Rejecting the customs and actions of christian princes and heedless of salvation and reputation, he gives no attention to works of piety. Indeed to say nothing of his wicked acts of destruction, though he has learnt to oppress, he does not care mercifully to relieve the oppressed, and instead of holding out his hand in charity, as befits a prince, he sets about the destruction of churches and crushes religious and other ecclesiastical persons by constant affliction. Nor is he seen to have built churches, monasteries, hospitals or other pious places. Surely these are not light but convincing proofs for suspecting him of heresy? The civil law declares that those are to be regarded as heretics, and ought to be subject to the sentences issued against them, who even on slight evidence are found to have strayed from the judgment and path of the catholic religion. Besides this the kingdom of Sicily, which is the special patrimony of blessed Peter and which Frederick held as a fief from the apostolic see, he has reduced to such a state of utter desolation and servitude, with regard to both clergy and laity, that these have practically nothing at all; and as nearly all upright people have been driven out, he has forced those who remain to live in an almost servile condition and to wrong in many ways and attack the Roman church, of which in the first place they are subjects and vassals. He could also be rightly blamed because for more than nine years he has failed to pay the annual pension of a thousand gold pieces, which he is bound to pay to the Roman church for this kingdom.
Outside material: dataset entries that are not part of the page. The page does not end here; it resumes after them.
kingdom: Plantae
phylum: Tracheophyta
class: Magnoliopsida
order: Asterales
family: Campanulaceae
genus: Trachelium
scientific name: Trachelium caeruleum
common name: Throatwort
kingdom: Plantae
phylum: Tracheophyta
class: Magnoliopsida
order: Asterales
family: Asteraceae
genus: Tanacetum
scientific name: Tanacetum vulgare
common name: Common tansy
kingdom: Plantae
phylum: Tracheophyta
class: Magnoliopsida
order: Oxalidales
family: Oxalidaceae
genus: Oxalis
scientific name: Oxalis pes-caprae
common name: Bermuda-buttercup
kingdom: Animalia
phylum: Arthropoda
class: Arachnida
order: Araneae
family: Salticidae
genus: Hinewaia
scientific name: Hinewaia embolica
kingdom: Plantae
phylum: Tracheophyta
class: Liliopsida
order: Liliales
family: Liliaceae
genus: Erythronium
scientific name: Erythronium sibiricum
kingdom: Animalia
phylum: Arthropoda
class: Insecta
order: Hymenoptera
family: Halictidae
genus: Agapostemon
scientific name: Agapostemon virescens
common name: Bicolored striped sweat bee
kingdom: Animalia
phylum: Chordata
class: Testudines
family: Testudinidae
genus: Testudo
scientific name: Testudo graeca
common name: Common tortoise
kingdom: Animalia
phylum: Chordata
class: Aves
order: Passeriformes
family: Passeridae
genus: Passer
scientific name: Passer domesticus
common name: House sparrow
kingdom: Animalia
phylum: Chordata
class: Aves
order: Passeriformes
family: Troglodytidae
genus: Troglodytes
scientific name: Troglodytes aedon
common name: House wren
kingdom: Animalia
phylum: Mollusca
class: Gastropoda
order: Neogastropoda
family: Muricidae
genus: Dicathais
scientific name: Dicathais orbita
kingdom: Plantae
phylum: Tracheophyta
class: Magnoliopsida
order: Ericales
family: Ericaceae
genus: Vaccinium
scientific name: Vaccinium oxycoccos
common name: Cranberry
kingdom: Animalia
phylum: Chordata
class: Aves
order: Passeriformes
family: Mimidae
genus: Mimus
We therefore, after careful discussion with our brother cardinals and the sacred council on his wicked transgressions already mentioned and many more besides, since though unworthy we hold on earth the place of Jesus Christ, and to us in the person of the blessed apostle Peter has been said, whatever you bind on earth etc., denounce the said prince, who has made himself so unworthy of the empire and kingdoms and every honour and dignity and who also, because of his crimes, has been cast out by God from kingdom and empire; we mark him out as bound by his sins, an outcast and deprived by our Lord of every honour and dignity; and we deprive him of them by our sentence. We absolve from their oath for ever all those who are bound to him by an oath of loyalty, firmly forbidding by our apostolic authority anyone in the future to obey or heed him as emperor or king, and decreeing that anyone who henceforth offers advice, help or favour to him as to an emperor or king, automatically incurs excommunication. Let those whose task it is to choose an emperor in the same empire, freely choose a successor to him. With regard to the aforesaid kingdom of Sicily, we shall take care to provide, with the counsel of our brother cardinals, as we see to be expedient.

Given at Lyons on 17 July in the third year of our pontificate.



1.On rescripts

Since in many articles of law failure to define their scope is blameworthy, after prudent consideration we decree that by the general clause "certain others" which frequently occurs in papal letters, no more than three or four persons are to be brought to court. The petitioner should state the names in his first citation, lest by chance a place is left for fraud if the names can be freely altered {18}.